Friday, 25 March 2016
A Good Friday tradition: The Widow's Son
Nine years ago, I heard about a pub in the East End that kept a wonderful tradition every Good Friday. A hot cross bun would be added to a collection of hot cross buns that had grown each year. This tradition started after a woman, whose son had left home to be a sailor, baked a hot cross bun in preparation for his return. He never returned home, but she never lost hope, and continued to bake a bun for him each year.
So my friends and their six-month-old baby went to The Widow's Son in Bromley-by-Bow, and sat in the beer garden on a Good Friday as beautiful and sunny as today's. When it was time for a sailor to add a new bun to the net of old buns (most of which, heartbreakingly, had been destroyed in a fire), we went over but found it hard to get decent photos, being so far back. So here's one, which I took before we left. And the sign outside the pub.
There's a lovely post here, with some much better photos - the blogger spoke to some of the people who have been involved in the tradition.
As for me, I just love the continuing bond of the mother and her son, which is still being honoured now, long after both have died. I think it's beautiful testament to the strength of love, and the need to express sadness and hope and all of the other feelings that come up weeks, months, years, decades after a bereavement.

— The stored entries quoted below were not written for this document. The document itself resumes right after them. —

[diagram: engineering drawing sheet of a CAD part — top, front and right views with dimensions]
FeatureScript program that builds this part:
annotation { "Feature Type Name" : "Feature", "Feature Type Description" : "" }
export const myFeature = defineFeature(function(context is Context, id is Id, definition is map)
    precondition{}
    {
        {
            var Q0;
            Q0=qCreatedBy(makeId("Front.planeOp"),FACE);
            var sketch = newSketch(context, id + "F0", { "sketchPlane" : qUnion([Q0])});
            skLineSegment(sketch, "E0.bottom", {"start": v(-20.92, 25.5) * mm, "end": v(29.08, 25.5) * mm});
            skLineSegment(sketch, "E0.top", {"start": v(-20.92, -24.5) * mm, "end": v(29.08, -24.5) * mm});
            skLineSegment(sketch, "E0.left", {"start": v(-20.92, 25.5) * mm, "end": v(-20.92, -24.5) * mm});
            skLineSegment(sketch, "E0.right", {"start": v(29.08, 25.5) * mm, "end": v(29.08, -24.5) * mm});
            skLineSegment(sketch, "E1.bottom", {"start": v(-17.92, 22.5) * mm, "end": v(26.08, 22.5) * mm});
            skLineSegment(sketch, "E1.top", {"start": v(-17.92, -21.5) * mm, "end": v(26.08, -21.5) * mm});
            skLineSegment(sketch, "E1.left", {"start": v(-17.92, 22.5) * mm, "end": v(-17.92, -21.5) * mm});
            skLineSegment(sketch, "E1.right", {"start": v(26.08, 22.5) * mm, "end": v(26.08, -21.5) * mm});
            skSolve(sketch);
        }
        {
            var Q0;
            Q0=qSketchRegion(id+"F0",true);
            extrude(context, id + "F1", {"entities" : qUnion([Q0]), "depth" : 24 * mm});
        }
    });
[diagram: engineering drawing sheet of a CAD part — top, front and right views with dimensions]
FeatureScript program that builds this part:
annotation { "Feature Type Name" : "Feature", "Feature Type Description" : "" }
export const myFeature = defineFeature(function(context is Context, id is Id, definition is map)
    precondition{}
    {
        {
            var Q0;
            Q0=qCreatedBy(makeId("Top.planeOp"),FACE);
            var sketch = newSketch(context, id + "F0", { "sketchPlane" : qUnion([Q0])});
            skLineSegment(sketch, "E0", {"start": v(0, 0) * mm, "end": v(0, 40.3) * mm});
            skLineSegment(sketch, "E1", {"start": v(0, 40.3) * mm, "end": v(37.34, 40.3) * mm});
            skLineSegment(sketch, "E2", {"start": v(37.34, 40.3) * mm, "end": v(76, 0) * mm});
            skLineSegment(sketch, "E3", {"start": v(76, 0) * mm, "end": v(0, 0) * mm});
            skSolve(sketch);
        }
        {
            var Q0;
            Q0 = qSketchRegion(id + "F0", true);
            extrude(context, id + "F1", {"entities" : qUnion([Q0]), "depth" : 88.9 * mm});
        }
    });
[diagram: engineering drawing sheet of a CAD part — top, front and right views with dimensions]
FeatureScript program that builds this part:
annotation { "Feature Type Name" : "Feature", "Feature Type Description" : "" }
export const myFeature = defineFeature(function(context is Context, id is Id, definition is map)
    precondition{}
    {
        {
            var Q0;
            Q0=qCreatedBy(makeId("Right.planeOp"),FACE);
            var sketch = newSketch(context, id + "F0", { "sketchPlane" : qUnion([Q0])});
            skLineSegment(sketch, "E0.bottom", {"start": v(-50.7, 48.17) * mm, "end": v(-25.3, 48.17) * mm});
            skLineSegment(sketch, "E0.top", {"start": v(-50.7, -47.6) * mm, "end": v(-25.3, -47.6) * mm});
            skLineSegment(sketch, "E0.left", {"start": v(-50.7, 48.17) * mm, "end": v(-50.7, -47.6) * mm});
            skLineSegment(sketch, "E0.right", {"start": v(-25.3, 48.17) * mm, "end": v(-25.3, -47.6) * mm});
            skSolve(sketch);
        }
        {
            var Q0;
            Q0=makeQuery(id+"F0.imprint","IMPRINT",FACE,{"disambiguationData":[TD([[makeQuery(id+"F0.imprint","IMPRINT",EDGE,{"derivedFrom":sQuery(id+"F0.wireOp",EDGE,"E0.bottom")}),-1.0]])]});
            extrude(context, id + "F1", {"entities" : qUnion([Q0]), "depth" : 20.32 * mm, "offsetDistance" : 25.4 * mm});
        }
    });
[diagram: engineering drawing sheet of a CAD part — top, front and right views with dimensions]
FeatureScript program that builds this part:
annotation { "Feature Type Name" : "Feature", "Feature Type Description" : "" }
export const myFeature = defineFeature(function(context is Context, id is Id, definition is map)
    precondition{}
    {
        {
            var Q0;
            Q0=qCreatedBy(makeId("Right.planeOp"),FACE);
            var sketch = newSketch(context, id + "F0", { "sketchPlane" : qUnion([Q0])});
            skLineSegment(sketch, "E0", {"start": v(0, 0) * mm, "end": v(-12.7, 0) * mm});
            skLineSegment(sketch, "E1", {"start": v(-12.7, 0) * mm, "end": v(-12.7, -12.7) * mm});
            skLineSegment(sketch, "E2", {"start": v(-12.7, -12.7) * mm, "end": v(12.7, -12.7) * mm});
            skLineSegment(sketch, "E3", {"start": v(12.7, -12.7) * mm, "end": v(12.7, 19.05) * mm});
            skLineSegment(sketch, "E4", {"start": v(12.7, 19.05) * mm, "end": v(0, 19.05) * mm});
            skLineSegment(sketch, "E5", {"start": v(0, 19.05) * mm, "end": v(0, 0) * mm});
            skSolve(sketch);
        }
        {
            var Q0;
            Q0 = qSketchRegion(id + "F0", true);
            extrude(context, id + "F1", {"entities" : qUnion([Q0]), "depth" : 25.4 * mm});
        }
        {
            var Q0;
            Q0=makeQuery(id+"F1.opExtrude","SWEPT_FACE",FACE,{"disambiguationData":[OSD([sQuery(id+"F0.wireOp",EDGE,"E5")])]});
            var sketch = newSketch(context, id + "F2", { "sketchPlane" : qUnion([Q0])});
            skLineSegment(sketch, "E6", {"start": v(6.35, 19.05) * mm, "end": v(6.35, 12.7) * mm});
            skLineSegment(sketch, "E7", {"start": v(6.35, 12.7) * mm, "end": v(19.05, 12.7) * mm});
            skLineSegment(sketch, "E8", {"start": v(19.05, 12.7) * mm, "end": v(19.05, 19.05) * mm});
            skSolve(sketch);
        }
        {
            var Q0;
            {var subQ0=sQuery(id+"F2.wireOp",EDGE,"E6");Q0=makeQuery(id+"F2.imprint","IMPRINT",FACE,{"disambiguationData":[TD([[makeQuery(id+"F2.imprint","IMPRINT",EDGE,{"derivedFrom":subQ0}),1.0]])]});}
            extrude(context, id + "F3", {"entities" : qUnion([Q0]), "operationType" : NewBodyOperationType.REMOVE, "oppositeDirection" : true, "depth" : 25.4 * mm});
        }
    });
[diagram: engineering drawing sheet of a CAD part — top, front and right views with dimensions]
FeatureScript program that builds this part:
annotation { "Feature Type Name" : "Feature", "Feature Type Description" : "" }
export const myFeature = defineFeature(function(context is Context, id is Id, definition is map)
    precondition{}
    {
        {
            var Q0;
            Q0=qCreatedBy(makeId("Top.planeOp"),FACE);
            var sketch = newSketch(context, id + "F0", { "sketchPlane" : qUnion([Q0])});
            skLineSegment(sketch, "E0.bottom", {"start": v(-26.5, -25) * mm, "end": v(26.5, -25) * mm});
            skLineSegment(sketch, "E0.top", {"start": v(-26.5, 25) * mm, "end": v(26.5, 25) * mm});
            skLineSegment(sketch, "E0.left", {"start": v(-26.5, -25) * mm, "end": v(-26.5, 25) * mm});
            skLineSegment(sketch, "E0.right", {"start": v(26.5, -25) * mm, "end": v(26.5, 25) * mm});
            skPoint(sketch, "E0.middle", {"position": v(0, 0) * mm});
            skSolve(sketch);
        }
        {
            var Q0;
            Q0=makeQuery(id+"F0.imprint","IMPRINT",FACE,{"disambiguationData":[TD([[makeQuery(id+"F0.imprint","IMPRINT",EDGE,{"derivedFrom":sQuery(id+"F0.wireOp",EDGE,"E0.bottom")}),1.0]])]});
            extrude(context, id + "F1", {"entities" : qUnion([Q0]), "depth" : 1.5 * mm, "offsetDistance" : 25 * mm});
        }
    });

Looking at the photos now reminds me of a couple of things I saw in Liverpool last October: an exhibition at the Museum of Liverpool on women and poppies, which included a talk about white poppies. These were originally worn by women whose sons had died in the war. However, they were criticised for wearing white poppies instead of red, even though they were expressing their own, very personal loss.
It also made me think of Tracey Emin's neon artwork which hangs in the gothic cathedral on Liverpool's Hope Street. I first saw it there when I visited Liverpool in 2010, and I was relieved to see it was still there last year. It could be read in so many different ways, and I think that's one of the loveliest things about art: that very personal, emotional connection we might have with some pieces.